PSA: Streaming piracy apps are being used to steal user data

A new report reveals concerning security issues surrounding streaming piracy apps, including products that provide unauthorized access to live television channels and premium video platforms. Non-profit organization Digital Citizens Alliance has detailed the problem in a new report revealing how these apps take advantage of users to mine login credentials, steal user information, and more.

Streaming devices, such as set-top boxes and HDMI sticks, have become a common way for consumers to watch videos. These devices typically provide access to official video apps via an app store, such as the Roku Channel Store and Amazon Appstore. However, a number of guides also provide instructions on using select devices, such as the Fire TV Stick, to access pirated content.

According to the new report, hackers are targeting this 'rogue market' to spread malware among users. There are more than 12 million people in North America who are using these devices, according to the researchers, and the malware that targets them has been found to steal login credentials, upload data without permission, probe networks for vulnerabilities, and more.

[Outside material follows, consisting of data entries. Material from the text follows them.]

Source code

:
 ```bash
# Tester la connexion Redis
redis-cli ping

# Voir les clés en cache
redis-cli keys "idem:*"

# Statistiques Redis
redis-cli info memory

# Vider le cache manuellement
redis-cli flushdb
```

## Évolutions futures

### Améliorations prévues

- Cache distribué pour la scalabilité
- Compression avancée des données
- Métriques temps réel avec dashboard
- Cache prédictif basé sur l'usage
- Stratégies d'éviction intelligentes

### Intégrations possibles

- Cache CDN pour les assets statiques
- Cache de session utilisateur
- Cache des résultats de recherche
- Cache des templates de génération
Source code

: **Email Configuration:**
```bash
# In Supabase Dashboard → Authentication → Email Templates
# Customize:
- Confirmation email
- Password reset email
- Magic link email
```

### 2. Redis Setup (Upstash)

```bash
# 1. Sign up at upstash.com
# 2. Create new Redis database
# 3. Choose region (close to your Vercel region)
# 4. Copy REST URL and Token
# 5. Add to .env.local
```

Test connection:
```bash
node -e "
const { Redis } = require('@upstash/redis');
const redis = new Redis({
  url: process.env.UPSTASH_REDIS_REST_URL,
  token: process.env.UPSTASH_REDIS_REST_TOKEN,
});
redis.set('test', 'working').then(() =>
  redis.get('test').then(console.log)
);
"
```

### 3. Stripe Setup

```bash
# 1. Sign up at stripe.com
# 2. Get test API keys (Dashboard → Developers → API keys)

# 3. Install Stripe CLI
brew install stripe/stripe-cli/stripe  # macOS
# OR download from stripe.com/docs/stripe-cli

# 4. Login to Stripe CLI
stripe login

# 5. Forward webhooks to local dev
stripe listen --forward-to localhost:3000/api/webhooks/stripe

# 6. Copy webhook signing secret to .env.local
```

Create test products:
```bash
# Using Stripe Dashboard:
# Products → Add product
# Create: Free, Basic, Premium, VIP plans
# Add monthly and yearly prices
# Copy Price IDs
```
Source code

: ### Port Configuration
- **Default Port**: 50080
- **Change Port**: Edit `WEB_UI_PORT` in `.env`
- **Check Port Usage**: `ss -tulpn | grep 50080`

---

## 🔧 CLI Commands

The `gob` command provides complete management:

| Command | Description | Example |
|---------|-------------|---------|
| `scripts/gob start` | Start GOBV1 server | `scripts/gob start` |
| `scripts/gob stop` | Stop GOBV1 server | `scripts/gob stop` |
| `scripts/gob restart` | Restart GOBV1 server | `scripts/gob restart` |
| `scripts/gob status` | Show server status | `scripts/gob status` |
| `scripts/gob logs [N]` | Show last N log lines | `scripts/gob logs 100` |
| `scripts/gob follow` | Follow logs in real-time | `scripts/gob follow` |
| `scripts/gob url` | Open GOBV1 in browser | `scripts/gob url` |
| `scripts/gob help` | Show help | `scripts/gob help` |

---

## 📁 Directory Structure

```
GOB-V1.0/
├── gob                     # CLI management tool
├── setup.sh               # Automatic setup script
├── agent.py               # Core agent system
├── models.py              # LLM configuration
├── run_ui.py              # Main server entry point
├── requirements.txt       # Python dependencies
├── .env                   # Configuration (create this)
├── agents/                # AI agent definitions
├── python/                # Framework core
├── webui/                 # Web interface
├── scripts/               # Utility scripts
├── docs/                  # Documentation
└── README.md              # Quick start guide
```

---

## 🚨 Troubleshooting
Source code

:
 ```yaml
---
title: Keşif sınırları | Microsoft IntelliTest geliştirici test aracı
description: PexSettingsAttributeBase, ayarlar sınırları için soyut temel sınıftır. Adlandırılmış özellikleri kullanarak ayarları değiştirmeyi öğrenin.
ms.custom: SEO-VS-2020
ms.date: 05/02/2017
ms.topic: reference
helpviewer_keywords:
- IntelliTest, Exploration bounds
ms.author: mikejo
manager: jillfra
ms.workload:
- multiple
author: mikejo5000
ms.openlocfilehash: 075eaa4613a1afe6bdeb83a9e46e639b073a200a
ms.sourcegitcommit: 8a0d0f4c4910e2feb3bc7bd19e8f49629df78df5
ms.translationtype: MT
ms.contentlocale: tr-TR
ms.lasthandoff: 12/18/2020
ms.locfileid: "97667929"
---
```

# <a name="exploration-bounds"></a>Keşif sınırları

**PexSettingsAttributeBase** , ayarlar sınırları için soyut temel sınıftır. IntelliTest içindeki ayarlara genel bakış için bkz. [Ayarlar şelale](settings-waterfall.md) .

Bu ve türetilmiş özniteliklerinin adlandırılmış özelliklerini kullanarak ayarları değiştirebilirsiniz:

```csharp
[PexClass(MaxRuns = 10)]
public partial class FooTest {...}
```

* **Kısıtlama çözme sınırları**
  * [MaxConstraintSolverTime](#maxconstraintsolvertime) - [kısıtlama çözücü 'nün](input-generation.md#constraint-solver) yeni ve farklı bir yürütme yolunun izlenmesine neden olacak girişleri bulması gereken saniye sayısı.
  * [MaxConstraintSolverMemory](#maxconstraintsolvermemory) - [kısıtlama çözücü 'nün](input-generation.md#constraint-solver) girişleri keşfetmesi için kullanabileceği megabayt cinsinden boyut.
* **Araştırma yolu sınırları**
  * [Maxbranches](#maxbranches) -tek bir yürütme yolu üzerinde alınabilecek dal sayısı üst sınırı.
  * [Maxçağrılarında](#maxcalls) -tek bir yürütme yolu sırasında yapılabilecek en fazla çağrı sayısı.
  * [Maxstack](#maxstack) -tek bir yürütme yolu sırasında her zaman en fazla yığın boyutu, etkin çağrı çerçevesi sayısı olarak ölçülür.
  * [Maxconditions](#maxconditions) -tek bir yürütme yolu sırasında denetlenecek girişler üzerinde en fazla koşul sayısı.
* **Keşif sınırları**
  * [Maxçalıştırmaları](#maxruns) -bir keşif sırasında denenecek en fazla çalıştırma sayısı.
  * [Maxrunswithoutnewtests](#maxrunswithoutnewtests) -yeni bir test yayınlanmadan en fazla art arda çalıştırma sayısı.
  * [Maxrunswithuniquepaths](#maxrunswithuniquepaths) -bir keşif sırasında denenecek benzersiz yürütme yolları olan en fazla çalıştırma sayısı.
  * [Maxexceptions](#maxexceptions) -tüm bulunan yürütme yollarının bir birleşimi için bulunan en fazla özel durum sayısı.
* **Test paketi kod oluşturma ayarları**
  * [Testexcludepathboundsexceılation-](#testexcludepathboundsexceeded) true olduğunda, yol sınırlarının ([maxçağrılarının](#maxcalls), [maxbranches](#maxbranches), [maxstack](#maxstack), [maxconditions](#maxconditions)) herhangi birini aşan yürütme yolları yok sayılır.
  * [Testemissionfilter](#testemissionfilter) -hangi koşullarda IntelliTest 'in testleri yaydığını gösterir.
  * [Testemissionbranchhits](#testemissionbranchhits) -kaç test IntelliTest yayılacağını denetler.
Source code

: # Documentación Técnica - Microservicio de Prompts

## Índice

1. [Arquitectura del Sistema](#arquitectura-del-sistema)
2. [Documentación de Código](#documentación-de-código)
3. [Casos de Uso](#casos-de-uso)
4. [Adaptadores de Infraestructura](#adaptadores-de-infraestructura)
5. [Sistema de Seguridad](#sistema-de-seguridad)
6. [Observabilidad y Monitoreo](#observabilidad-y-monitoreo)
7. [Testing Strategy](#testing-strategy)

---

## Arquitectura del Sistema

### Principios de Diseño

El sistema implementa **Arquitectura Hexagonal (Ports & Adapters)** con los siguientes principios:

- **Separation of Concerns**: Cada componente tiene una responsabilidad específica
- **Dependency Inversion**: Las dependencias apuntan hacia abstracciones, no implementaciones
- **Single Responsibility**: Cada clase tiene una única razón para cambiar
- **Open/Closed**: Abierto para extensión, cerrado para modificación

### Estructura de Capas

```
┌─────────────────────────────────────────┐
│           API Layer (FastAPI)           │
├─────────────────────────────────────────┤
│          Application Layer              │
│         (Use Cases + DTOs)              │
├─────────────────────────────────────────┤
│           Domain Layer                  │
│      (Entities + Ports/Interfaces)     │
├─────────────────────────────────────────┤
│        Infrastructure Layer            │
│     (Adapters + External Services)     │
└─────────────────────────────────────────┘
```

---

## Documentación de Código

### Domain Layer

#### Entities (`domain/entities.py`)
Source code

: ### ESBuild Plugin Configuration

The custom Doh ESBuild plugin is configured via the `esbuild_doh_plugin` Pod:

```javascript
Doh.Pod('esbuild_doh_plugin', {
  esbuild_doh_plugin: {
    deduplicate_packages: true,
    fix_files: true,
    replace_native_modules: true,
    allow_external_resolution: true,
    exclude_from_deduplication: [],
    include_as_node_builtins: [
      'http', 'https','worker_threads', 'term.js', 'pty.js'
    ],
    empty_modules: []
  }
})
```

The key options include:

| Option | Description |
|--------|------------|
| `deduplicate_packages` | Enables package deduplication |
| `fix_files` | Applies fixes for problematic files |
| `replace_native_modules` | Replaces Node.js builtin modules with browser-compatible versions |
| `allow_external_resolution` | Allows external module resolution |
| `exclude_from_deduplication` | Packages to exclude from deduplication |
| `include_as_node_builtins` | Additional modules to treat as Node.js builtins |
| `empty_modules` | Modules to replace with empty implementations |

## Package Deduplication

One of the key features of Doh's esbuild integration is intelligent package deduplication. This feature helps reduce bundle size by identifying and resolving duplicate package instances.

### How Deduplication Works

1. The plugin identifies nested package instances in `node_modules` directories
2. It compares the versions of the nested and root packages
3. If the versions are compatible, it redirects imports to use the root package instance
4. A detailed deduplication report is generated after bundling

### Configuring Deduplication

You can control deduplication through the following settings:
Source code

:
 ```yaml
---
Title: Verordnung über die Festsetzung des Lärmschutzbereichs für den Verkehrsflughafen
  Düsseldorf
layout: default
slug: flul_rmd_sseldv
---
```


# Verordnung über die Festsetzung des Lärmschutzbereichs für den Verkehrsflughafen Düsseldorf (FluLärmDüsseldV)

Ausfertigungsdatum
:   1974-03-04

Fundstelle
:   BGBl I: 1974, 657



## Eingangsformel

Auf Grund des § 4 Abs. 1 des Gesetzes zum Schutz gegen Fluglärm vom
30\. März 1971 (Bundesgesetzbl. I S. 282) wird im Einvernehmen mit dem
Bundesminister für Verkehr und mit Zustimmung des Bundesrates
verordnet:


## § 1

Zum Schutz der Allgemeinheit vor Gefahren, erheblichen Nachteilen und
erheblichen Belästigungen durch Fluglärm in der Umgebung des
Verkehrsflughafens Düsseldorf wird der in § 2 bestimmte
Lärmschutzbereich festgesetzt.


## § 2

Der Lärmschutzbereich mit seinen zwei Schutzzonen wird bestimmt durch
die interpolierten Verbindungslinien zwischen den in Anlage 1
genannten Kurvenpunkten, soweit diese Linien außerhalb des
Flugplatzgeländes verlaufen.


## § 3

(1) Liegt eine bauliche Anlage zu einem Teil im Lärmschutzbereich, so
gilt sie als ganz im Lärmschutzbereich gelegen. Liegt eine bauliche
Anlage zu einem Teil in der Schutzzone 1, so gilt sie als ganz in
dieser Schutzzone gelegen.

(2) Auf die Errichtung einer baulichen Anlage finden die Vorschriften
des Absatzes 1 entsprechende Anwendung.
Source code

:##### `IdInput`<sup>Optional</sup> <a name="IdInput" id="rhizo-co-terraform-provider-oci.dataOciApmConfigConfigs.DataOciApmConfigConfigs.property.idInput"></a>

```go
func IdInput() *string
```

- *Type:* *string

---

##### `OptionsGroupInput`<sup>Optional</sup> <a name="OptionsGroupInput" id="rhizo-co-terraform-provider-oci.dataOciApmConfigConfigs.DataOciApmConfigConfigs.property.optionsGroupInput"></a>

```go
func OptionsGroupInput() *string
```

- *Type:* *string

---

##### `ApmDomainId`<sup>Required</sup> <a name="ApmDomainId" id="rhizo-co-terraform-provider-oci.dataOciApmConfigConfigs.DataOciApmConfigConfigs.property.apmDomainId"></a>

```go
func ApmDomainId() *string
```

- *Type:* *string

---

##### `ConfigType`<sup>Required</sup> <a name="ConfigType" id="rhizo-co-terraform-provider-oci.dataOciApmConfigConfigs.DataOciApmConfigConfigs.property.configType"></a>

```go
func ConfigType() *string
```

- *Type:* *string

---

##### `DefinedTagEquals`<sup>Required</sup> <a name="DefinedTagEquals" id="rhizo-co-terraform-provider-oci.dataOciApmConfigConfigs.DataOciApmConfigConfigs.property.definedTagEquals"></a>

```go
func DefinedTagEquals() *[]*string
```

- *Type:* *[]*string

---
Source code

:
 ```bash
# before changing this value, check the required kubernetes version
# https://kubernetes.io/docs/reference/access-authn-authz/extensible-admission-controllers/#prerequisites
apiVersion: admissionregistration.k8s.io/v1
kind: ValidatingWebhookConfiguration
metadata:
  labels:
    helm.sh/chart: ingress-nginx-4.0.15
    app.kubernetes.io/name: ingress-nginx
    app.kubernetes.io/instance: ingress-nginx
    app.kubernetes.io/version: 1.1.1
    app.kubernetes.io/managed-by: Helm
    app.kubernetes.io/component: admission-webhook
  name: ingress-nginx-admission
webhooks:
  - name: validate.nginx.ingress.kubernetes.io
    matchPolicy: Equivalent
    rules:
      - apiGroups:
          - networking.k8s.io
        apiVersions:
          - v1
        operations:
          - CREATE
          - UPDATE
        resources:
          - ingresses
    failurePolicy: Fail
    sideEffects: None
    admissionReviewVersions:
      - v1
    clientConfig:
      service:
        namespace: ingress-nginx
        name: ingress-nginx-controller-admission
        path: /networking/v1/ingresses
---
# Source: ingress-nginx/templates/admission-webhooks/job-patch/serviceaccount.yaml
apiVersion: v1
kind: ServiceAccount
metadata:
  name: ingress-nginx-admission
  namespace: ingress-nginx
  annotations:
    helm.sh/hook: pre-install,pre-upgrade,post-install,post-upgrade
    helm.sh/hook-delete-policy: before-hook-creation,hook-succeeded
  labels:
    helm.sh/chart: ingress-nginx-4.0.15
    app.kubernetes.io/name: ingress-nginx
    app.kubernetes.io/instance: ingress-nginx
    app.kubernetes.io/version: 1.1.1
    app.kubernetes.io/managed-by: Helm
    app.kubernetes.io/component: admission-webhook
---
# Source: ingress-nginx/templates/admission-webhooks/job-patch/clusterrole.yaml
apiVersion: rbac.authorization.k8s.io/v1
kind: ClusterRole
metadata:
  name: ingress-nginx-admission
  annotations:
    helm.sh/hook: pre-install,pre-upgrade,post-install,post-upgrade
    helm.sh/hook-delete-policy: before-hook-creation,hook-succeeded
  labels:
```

The report specifically names the 'jailbroken' Fire TV Sticks and 'Kodi boxes' that have become popular among video pirates. These devices simplify access to pirated content, are simple for users to setup, and often sold through popular online shopping destinations, such as auction websites.

Examples of security issues revealed by the report include malware that forwards the user's WiFi network name and password to hackers, malware that attempts to steal login credentials for valid products like a Netflix subscription, and malware that probes for other devices on the network to infect. Despite the proliferation of this malware, the researchers noted that many consumers remain unaware of the risks.